**Exercise task:**
Reproduce everything from the line containing "2.28.2 catalogue (DETECT_THRESH" down to the line containing "353 222 2 1 - 72", both included.

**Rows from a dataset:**
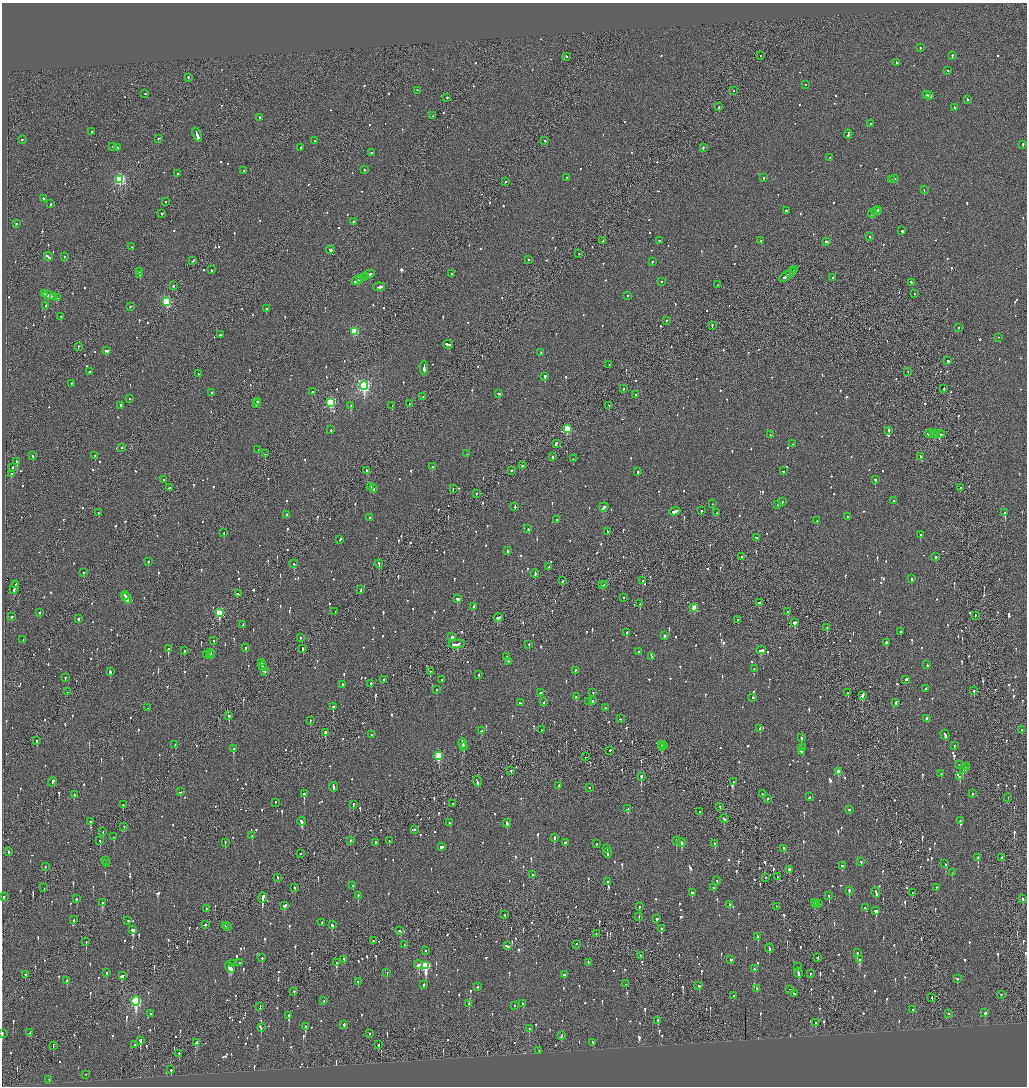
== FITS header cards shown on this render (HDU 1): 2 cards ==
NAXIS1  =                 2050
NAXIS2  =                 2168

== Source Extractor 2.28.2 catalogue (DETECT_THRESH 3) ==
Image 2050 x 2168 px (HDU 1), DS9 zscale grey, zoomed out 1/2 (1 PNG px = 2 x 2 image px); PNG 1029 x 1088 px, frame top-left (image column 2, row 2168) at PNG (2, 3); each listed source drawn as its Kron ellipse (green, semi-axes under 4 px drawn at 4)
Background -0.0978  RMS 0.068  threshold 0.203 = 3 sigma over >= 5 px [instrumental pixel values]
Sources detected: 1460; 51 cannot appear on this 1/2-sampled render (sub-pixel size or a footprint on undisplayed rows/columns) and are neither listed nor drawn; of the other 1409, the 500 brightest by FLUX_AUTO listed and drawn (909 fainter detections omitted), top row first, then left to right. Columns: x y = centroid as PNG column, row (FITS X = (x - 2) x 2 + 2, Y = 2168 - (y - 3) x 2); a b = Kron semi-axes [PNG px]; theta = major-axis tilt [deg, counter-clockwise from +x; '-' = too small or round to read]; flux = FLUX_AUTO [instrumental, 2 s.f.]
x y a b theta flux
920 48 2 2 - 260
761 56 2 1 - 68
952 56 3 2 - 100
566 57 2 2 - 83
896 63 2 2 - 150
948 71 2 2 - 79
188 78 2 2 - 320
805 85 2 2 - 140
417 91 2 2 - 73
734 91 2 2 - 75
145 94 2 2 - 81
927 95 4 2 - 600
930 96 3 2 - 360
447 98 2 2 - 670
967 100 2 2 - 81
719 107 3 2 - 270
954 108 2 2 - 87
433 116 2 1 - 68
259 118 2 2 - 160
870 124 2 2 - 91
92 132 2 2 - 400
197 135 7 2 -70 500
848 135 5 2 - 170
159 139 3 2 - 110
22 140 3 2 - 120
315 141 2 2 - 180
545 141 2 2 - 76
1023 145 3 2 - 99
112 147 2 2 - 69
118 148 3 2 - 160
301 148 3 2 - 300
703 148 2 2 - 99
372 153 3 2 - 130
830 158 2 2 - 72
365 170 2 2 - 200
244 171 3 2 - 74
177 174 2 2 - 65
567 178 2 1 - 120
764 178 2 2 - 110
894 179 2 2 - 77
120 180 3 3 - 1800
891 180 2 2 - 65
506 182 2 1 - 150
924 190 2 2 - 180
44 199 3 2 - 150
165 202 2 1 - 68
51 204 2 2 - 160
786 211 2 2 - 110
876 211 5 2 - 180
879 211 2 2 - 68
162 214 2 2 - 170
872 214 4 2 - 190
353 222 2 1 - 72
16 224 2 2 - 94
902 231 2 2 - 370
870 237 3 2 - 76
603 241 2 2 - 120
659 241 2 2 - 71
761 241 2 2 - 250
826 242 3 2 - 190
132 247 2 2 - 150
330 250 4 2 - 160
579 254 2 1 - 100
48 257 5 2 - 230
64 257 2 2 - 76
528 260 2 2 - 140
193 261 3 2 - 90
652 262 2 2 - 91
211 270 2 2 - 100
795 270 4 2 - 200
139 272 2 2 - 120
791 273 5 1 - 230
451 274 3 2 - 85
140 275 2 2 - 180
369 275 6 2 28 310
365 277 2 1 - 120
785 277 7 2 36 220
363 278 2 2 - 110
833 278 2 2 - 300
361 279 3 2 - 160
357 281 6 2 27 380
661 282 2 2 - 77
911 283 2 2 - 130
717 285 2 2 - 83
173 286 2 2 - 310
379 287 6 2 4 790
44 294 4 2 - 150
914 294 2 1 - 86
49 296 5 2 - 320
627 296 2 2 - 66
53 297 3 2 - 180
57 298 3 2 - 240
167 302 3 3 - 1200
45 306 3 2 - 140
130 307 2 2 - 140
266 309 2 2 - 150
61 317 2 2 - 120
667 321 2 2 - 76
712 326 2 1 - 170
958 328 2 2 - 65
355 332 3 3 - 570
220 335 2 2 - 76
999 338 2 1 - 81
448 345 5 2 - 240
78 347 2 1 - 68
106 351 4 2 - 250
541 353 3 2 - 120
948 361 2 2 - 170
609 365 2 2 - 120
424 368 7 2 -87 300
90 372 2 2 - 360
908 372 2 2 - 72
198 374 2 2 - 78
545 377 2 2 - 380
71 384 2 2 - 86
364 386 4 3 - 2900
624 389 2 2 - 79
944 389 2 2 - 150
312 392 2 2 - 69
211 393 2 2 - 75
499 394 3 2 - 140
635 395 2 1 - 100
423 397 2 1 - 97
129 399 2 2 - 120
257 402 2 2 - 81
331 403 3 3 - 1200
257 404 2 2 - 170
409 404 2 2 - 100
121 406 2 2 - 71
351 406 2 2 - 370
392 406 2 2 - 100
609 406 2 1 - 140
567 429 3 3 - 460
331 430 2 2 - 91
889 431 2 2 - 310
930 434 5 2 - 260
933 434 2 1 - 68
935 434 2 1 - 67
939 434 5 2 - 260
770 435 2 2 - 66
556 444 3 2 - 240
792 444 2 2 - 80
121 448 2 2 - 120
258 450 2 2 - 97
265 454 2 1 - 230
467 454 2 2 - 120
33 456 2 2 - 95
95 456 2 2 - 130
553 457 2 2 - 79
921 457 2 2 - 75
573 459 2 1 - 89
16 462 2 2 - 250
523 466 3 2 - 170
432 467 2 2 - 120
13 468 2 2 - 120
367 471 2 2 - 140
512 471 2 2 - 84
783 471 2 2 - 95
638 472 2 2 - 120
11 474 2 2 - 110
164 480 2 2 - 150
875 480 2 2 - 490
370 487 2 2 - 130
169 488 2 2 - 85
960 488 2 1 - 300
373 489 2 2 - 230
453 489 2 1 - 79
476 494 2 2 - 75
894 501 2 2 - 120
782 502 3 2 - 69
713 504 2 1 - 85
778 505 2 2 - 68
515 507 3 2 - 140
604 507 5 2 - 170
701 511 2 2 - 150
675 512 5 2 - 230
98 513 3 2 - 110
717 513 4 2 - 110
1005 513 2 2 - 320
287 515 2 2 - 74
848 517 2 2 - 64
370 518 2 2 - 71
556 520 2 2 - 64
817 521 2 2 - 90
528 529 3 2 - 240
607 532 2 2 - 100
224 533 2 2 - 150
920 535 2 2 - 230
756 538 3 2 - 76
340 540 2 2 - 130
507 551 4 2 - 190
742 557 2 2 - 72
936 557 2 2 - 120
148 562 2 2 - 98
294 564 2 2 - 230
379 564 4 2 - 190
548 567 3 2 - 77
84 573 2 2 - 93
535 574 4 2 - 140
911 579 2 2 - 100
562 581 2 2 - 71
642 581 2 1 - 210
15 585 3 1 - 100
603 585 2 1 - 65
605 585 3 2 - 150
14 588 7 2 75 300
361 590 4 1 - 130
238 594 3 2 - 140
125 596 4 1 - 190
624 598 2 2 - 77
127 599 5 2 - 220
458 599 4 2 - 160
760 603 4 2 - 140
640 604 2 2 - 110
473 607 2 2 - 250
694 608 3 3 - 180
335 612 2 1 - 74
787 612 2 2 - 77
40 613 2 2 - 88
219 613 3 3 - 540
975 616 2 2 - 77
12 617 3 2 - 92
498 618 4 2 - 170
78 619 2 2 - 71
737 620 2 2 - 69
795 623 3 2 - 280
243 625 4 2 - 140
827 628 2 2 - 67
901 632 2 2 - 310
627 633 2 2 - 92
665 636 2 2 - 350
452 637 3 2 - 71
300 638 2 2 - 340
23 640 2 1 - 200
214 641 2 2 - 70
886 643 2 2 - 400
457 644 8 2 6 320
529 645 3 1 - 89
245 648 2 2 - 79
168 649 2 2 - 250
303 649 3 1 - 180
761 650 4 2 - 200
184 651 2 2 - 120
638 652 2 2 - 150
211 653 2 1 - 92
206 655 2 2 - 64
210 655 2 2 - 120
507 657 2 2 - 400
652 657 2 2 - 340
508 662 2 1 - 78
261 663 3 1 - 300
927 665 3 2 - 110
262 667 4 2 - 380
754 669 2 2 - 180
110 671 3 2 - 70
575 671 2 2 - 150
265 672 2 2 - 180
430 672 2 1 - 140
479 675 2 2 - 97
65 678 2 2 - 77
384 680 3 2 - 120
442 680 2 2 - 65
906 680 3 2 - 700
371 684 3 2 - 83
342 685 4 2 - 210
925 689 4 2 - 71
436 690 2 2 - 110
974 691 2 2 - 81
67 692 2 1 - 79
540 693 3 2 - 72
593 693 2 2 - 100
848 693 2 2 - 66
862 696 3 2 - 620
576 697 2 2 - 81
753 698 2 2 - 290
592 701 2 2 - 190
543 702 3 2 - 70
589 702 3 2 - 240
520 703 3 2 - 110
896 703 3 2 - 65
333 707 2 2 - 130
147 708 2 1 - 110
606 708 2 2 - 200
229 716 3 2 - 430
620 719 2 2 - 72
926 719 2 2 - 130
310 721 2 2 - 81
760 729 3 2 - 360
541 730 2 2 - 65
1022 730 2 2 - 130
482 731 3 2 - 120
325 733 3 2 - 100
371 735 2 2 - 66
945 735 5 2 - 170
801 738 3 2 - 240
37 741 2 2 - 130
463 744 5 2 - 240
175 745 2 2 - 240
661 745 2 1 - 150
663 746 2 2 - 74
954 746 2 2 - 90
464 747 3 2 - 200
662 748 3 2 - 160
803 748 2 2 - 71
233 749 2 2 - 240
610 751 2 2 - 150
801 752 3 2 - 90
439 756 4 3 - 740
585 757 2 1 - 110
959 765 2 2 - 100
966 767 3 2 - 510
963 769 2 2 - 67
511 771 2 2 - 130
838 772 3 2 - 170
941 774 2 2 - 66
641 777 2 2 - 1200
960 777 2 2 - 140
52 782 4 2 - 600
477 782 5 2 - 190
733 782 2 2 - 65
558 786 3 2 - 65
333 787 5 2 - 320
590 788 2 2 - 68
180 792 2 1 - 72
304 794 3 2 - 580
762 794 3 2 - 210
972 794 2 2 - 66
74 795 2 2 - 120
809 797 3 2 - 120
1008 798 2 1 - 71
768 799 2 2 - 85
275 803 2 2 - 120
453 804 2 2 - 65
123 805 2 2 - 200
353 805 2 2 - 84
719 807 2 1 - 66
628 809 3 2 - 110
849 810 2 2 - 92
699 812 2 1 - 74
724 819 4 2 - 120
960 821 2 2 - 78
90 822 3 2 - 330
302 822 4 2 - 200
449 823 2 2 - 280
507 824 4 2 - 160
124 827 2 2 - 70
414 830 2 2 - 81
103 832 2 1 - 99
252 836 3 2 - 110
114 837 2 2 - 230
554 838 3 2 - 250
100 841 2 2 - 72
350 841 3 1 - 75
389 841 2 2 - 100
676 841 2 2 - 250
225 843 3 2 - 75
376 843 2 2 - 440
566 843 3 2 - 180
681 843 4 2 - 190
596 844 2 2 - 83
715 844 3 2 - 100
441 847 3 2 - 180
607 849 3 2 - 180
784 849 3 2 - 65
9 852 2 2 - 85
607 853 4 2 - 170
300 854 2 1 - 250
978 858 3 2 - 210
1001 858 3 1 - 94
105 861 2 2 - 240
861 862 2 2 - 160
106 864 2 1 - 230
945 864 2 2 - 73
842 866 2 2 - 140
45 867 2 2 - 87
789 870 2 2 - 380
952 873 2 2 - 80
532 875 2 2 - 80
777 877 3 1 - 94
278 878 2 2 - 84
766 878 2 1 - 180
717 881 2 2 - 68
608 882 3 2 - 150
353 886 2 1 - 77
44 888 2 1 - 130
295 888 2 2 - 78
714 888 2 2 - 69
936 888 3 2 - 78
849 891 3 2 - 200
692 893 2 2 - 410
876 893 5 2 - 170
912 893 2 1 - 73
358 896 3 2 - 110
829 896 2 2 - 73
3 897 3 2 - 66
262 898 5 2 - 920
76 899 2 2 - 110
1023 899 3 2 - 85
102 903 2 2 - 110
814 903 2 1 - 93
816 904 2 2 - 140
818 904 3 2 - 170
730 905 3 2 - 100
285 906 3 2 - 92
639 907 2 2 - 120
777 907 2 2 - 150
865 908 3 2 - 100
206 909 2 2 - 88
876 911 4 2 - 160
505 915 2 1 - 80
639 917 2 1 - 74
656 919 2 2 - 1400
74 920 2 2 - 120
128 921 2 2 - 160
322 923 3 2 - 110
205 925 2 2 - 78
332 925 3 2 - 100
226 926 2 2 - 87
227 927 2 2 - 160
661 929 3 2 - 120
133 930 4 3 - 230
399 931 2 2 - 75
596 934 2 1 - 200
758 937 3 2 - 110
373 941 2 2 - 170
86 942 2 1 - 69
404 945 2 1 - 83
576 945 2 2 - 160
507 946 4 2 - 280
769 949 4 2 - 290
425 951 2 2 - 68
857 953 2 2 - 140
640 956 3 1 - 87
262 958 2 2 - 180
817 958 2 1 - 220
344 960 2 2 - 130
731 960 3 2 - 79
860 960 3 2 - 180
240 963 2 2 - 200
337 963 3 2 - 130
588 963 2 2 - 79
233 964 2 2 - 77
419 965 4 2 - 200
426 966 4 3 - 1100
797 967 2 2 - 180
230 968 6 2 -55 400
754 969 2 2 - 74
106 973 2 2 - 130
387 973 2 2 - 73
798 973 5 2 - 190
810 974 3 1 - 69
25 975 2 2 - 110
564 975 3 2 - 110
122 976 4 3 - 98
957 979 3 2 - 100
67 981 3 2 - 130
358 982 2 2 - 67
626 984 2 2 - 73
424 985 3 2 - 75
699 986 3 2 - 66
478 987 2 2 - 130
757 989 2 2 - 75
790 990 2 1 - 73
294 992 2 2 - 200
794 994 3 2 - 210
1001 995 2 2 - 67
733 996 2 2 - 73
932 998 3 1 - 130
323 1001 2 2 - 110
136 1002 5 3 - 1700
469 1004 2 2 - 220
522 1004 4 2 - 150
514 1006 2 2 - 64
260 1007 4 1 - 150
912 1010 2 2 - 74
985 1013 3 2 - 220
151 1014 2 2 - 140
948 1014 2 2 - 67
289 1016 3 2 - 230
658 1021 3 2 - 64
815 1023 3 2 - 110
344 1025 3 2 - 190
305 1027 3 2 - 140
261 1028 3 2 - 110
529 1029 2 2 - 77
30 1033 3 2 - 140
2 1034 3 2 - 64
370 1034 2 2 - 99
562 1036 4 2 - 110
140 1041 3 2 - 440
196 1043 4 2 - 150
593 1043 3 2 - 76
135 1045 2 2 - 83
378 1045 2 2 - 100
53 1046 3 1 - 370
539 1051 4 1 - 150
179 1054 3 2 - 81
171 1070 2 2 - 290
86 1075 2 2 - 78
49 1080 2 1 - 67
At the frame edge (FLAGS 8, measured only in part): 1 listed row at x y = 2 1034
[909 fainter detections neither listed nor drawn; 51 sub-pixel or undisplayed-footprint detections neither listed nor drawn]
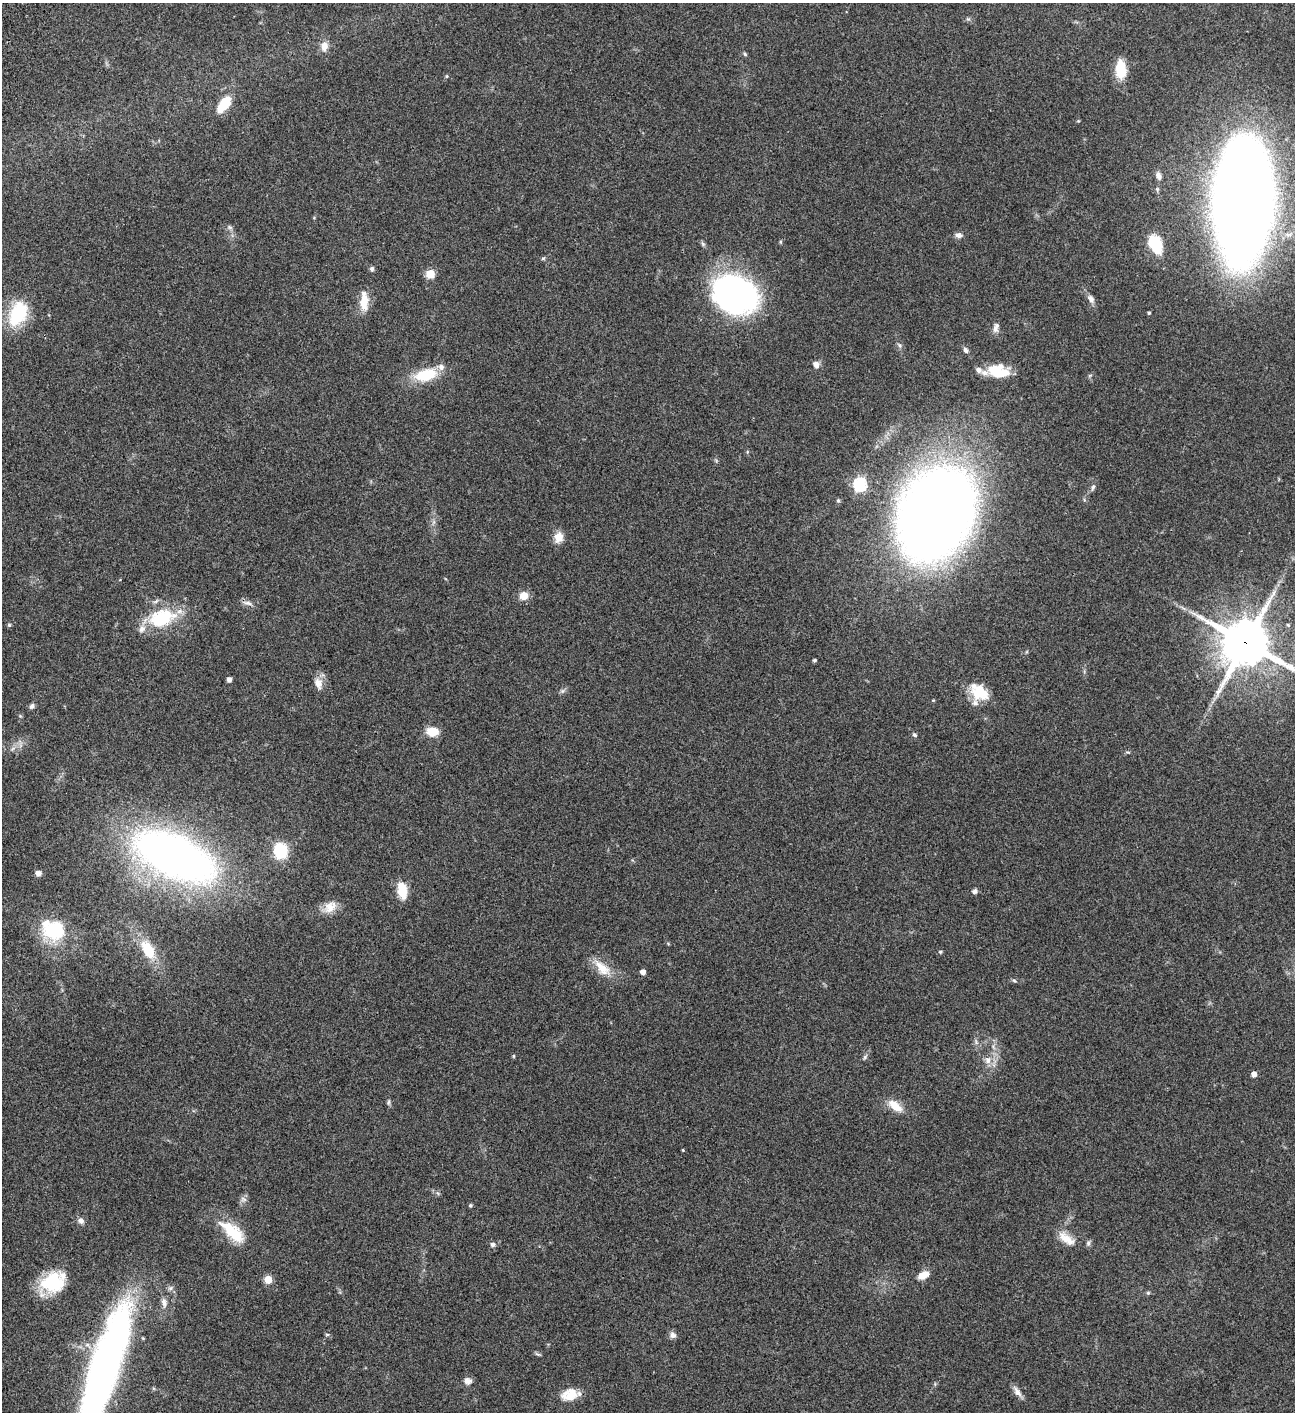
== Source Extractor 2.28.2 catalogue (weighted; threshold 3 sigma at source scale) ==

**Solved problem:**
== Source Extractor 2.28.2 catalogue (DETECT_THRESH 3) ==
Image 2050 x 2168 px (HDU 1), DS9 zscale grey, zoomed out 1/2 (1 PNG px = 2 x 2 image px); PNG 1029 x 1088 px, frame top-left (image column 2, row 2168) at PNG (2, 3); each listed source drawn as its Kron ellipse (green, semi-axes under 4 px drawn at 4)
Background -0.0978  RMS 0.068  threshold 0.203 = 3 sigma over >= 5 px [instrumental pixel values]
Sources detected: 1460; 51 cannot appear on this 1/2-sampled render (sub-pixel size or a footprint on undisplayed rows/columns) and are neither listed nor drawn; of the other 1409, the 500 brightest by FLUX_AUTO listed and drawn (909 fainter detections omitted), top row first, then left to right. Columns: x y = centroid as PNG column, row (FITS X = (x - 2) x 2 + 2, Y = 2168 - (y - 3) x 2); a b = Kron semi-axes [PNG px]; theta = major-axis tilt [deg, counter-clockwise from +x; '-' = too small or round to read]; flux = FLUX_AUTO [instrumental, 2 s.f.]
x y a b theta flux
920 48 2 2 - 260
761 56 2 1 - 68
952 56 3 2 - 100
566 57 2 2 - 83
896 63 2 2 - 150
948 71 2 2 - 79
188 78 2 2 - 320
805 85 2 2 - 140
417 91 2 2 - 73
734 91 2 2 - 75
145 94 2 2 - 81
927 95 4 2 - 600
930 96 3 2 - 360
447 98 2 2 - 670
967 100 2 2 - 81
719 107 3 2 - 270
954 108 2 2 - 87
433 116 2 1 - 68
259 118 2 2 - 160
870 124 2 2 - 91
92 132 2 2 - 400
197 135 7 2 -70 500
848 135 5 2 - 170
159 139 3 2 - 110
22 140 3 2 - 120
315 141 2 2 - 180
545 141 2 2 - 76
1023 145 3 2 - 99
112 147 2 2 - 69
118 148 3 2 - 160
301 148 3 2 - 300
703 148 2 2 - 99
372 153 3 2 - 130
830 158 2 2 - 72
365 170 2 2 - 200
244 171 3 2 - 74
177 174 2 2 - 65
567 178 2 1 - 120
764 178 2 2 - 110
894 179 2 2 - 77
120 180 3 3 - 1800
891 180 2 2 - 65
506 182 2 1 - 150
924 190 2 2 - 180
44 199 3 2 - 150
165 202 2 1 - 68
51 204 2 2 - 160
786 211 2 2 - 110
876 211 5 2 - 180
879 211 2 2 - 68
162 214 2 2 - 170
872 214 4 2 - 190
353 222 2 1 - 72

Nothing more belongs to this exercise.